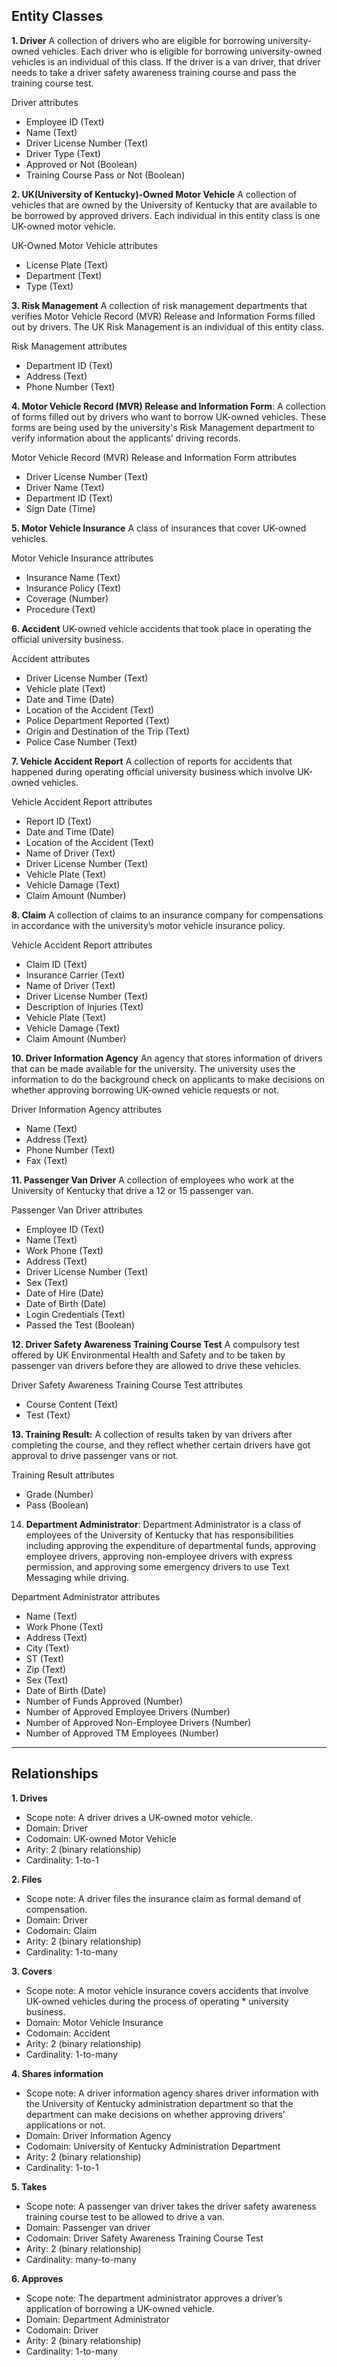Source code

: ## Entity Classes

**1. Driver** 
A collection of drivers who are eligible for borrowing university-owned vehicles. Each driver who is eligible for borrowing university-owned vehicles is an individual of this class. If the driver is a van driver, that driver needs to take a driver safety awareness training course and pass the training course test.

Driver attributes
* Employee ID (Text)
* Name (Text)
* Driver License Number (Text)
* Driver Type (Text)
* Approved or Not (Boolean)
* Training Course Pass or Not (Boolean)

**2. UK(University of Kentucky)-Owned Motor Vehicle**
A collection of vehicles that are owned by the University of Kentucky that are available to be borrowed by approved drivers. Each individual in this entity class is one UK-owned motor vehicle.

UK-Owned Motor Vehicle attributes
* License Plate (Text)
* Department (Text)
* Type (Text)

**3. Risk Management**
A collection of risk management departments that verifies Motor Vehicle Record (MVR) Release and Information Forms filled out by drivers. The UK Risk Management is an individual of this entity class.

Risk Management attributes
* Department ID (Text)
* Address (Text)
* Phone Number (Text)

**4. Motor Vehicle Record (MVR) Release and Information Form**:
A collection of forms filled out by drivers who want to borrow UK-owned vehicles. These forms are being used by the university's Risk Management department to verify information about the applicants’ driving records.

Motor Vehicle Record (MVR) Release and Information Form attributes
* Driver License Number (Text)
* Driver Name (Text)
* Department ID (Text) 
* Sign Date (Time)

**5. Motor Vehicle Insurance**
A class of insurances that cover UK-owned vehicles.

Motor Vehicle Insurance attributes
* Insurance Name (Text)
* Insurance Policy (Text)
* Coverage (Number)
* Procedure (Text)

**6. Accident**
UK-owned vehicle accidents that took place in operating the official university business.

Accident attributes
* Driver License Number (Text)
* Vehicle plate (Text)
* Date and Time (Date)
* Location of the Accident (Text)
* Police Department Reported (Text)
* Origin and Destination of the Trip (Text)
* Police Case Number (Text)

**7. Vehicle Accident Report**
A collection of reports for accidents that happened during operating official university business which involve UK-owned vehicles.

Vehicle Accident Report attributes
* Report ID (Text)
* Date and Time (Date)
* Location of the Accident (Text)
* Name of Driver (Text)
* Driver License Number (Text)
* Vehicle Plate (Text)
* Vehicle Damage (Text)
* Claim Amount (Number)

**8. Claim**
A collection of claims to an insurance company for compensations in accordance with the university’s motor vehicle insurance policy.

Vehicle Accident Report attributes
* Claim ID (Text)
* Insurance Carrier (Text)
* Name of Driver (Text)
* Driver License Number (Text)
* Description of Injuries (Text)
* Vehicle Plate (Text)
* Vehicle Damage (Text)
* Claim Amount (Number)

**10. Driver Information Agency**
An agency that stores information of drivers that can be made available for the university. The university uses the information to do the background check on applicants to make decisions on whether approving borrowing UK-owned vehicle requests or not.

Driver Information Agency attributes
* Name (Text)
* Address (Text)
* Phone Number (Text)
* Fax (Text)

**11. Passenger Van Driver**
A collection of employees who work at the University of Kentucky that drive a 12 or 15 passenger van. 

Passenger Van Driver attributes
* Employee ID (Text)
* Name (Text) 
* Work Phone (Text)
* Address (Text)
* Driver License Number (Text)
* Sex (Text)
* Date of Hire (Date)
* Date of Birth (Date)
* Login Credentials (Text)
* Passed the Test (Boolean)

**12. Driver Safety Awareness Training Course Test**
A compulsory test offered by UK Environmental Health and Safety and to be taken by passenger van drivers before they are allowed to drive these vehicles.

Driver Safety Awareness Training Course Test attributes
* Course Content (Text)
* Test (Text)

**13. Training Result:**
A collection of results taken by van drivers after completing the course, and they reflect whether certain drivers have got approval to drive passenger vans or not.

Training Result attributes
* Grade (Number)
* Pass (Boolean)

14. **Department Administrator**:
Department Administrator is a class of employees of the University of Kentucky that has responsibilities including approving the expenditure of departmental funds, approving employee drivers, approving non-employee drivers with express permission, and approving some emergency drivers to use Text Messaging while driving.

Department Administrator attributes
* Name (Text)
* Work Phone (Text)
* Address (Text)
* City (Text)
* ST (Text)
* Zip (Text)
* Sex (Text)
* Date of Birth (Date)
* Number of Funds Approved (Number)
* Number of Approved Employee Drivers (Number)
* Number of Approved Non-Employee Drivers (Number)
* Number of Approved TM Employees (Number)

***

## Relationships
**1. Drives**
* Scope note: A driver drives a UK-owned motor vehicle.
* Domain: Driver
* Codomain: UK-owned Motor Vehicle
* Arity: 2 (binary relationship) 
* Cardinality: 1-to-1

**2. Files**
* Scope note: A driver files the insurance claim as formal demand of compensation.
* Domain: Driver
* Codomain: Claim
* Arity: 2 (binary relationship)
* Cardinality: 1-to-many

**3. Covers**
* Scope note: A motor vehicle insurance covers accidents that involve UK-owned vehicles during the process of operating * university business. 
* Domain: Motor Vehicle Insurance
* Codomain: Accident
* Arity: 2 (binary relationship) 
* Cardinality: 1-to-many

**4. Shares information**
* Scope note: A driver information agency shares driver information with the University of Kentucky administration department so that the department can make decisions on whether approving drivers’ applications or not.
* Domain: Driver Information Agency
* Codomain: University of Kentucky Administration Department
* Arity: 2 (binary relationship) 
* Cardinality: 1-to-1

**5. Takes**
* Scope note: A passenger van driver takes the driver safety awareness training course test to be allowed to drive a van.
* Domain: Passenger van driver
* Codomain: Driver Safety Awareness Training Course Test
* Arity: 2 (binary relationship)
* Cardinality: many-to-many 

**6. Approves**
* Scope note: The department administrator approves a driver’s application of borrowing a UK-owned vehicle.
* Domain: Department Administrator
* Codomain: Driver
* Arity: 2 (binary relationship) 
* Cardinality: 1-to-many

# Requirement
Exactly as given, transcribe every line of the data, but not its images.

# Answer to the exercise
Source code

: ## Entity Classes

**1. Driver** 
A collection of drivers who are eligible for borrowing university-owned vehicles. Each driver who is eligible for borrowing university-owned vehicles is an individual of this class. If the driver is a van driver, that driver needs to take a driver safety awareness training course and pass the training course test.

Driver attributes
* Employee ID (Text)
* Name (Text)
* Driver License Number (Text)
* Driver Type (Text)
* Approved or Not (Boolean)
* Training Course Pass or Not (Boolean)

**2. UK(University of Kentucky)-Owned Motor Vehicle**
A collection of vehicles that are owned by the University of Kentucky that are available to be borrowed by approved drivers. Each individual in this entity class is one UK-owned motor vehicle.

UK-Owned Motor Vehicle attributes
* License Plate (Text)
* Department (Text)
* Type (Text)

**3. Risk Management**
A collection of risk management departments that verifies Motor Vehicle Record (MVR) Release and Information Forms filled out by drivers. The UK Risk Management is an individual of this entity class.

Risk Management attributes
* Department ID (Text)
* Address (Text)
* Phone Number (Text)

**4. Motor Vehicle Record (MVR) Release and Information Form**:
A collection of forms filled out by drivers who want to borrow UK-owned vehicles. These forms are being used by the university's Risk Management department to verify information about the applicants’ driving records.

Motor Vehicle Record (MVR) Release and Information Form attributes
* Driver License Number (Text)
* Driver Name (Text)
* Department ID (Text) 
* Sign Date (Time)

**5. Motor Vehicle Insurance**
A class of insurances that cover UK-owned vehicles.

Motor Vehicle Insurance attributes
* Insurance Name (Text)
* Insurance Policy (Text)
* Coverage (Number)
* Procedure (Text)

**6. Accident**
UK-owned vehicle accidents that took place in operating the official university business.

Accident attributes
* Driver License Number (Text)
* Vehicle plate (Text)
* Date and Time (Date)
* Location of the Accident (Text)
* Police Department Reported (Text)
* Origin and Destination of the Trip (Text)
* Police Case Number (Text)

**7. Vehicle Accident Report**
A collection of reports for accidents that happened during operating official university business which involve UK-owned vehicles.

Vehicle Accident Report attributes
* Report ID (Text)
* Date and Time (Date)
* Location of the Accident (Text)
* Name of Driver (Text)
* Driver License Number (Text)
* Vehicle Plate (Text)
* Vehicle Damage (Text)
* Claim Amount (Number)

**8. Claim**
A collection of claims to an insurance company for compensations in accordance with the university’s motor vehicle insurance policy.

Vehicle Accident Report attributes
* Claim ID (Text)
* Insurance Carrier (Text)
* Name of Driver (Text)
* Driver License Number (Text)
* Description of Injuries (Text)
* Vehicle Plate (Text)
* Vehicle Damage (Text)
* Claim Amount (Number)

**10. Driver Information Agency**
An agency that stores information of drivers that can be made available for the university. The university uses the information to do the background check on applicants to make decisions on whether approving borrowing UK-owned vehicle requests or not.

Driver Information Agency attributes
* Name (Text)
* Address (Text)
* Phone Number (Text)
* Fax (Text)

**11. Passenger Van Driver**
A collection of employees who work at the University of Kentucky that drive a 12 or 15 passenger van. 

Passenger Van Driver attributes
* Employee ID (Text)
* Name (Text) 
* Work Phone (Text)
* Address (Text)
* Driver License Number (Text)
* Sex (Text)
* Date of Hire (Date)
* Date of Birth (Date)
* Login Credentials (Text)
* Passed the Test (Boolean)

**12. Driver Safety Awareness Training Course Test**
A compulsory test offered by UK Environmental Health and Safety and to be taken by passenger van drivers before they are allowed to drive these vehicles.

Driver Safety Awareness Training Course Test attributes
* Course Content (Text)
* Test (Text)

**13. Training Result:**
A collection of results taken by van drivers after completing the course, and they reflect whether certain drivers have got approval to drive passenger vans or not.

Training Result attributes
* Grade (Number)
* Pass (Boolean)

14. **Department Administrator**:
Department Administrator is a class of employees of the University of Kentucky that has responsibilities including approving the expenditure of departmental funds, approving employee drivers, approving non-employee drivers with express permission, and approving some emergency drivers to use Text Messaging while driving.

Department Administrator attributes
* Name (Text)
* Work Phone (Text)
* Address (Text)
* City (Text)
* ST (Text)
* Zip (Text)
* Sex (Text)
* Date of Birth (Date)
* Number of Funds Approved (Number)
* Number of Approved Employee Drivers (Number)
* Number of Approved Non-Employee Drivers (Number)
* Number of Approved TM Employees (Number)

***

## Relationships
**1. Drives**
* Scope note: A driver drives a UK-owned motor vehicle.
* Domain: Driver
* Codomain: UK-owned Motor Vehicle
* Arity: 2 (binary relationship) 
* Cardinality: 1-to-1

**2. Files**
* Scope note: A driver files the insurance claim as formal demand of compensation.
* Domain: Driver
* Codomain: Claim
* Arity: 2 (binary relationship)
* Cardinality: 1-to-many

**3. Covers**
* Scope note: A motor vehicle insurance covers accidents that involve UK-owned vehicles during the process of operating * university business. 
* Domain: Motor Vehicle Insurance
* Codomain: Accident
* Arity: 2 (binary relationship) 
* Cardinality: 1-to-many

**4. Shares information**
* Scope note: A driver information agency shares driver information with the University of Kentucky administration department so that the department can make decisions on whether approving drivers’ applications or not.
* Domain: Driver Information Agency
* Codomain: University of Kentucky Administration Department
* Arity: 2 (binary relationship) 
* Cardinality: 1-to-1

**5. Takes**
* Scope note: A passenger van driver takes the driver safety awareness training course test to be allowed to drive a van.
* Domain: Passenger van driver
* Codomain: Driver Safety Awareness Training Course Test
* Arity: 2 (binary relationship)
* Cardinality: many-to-many 

**6. Approves**
* Scope note: The department administrator approves a driver’s application of borrowing a UK-owned vehicle.
* Domain: Department Administrator
* Codomain: Driver
* Arity: 2 (binary relationship) 
* Cardinality: 1-to-many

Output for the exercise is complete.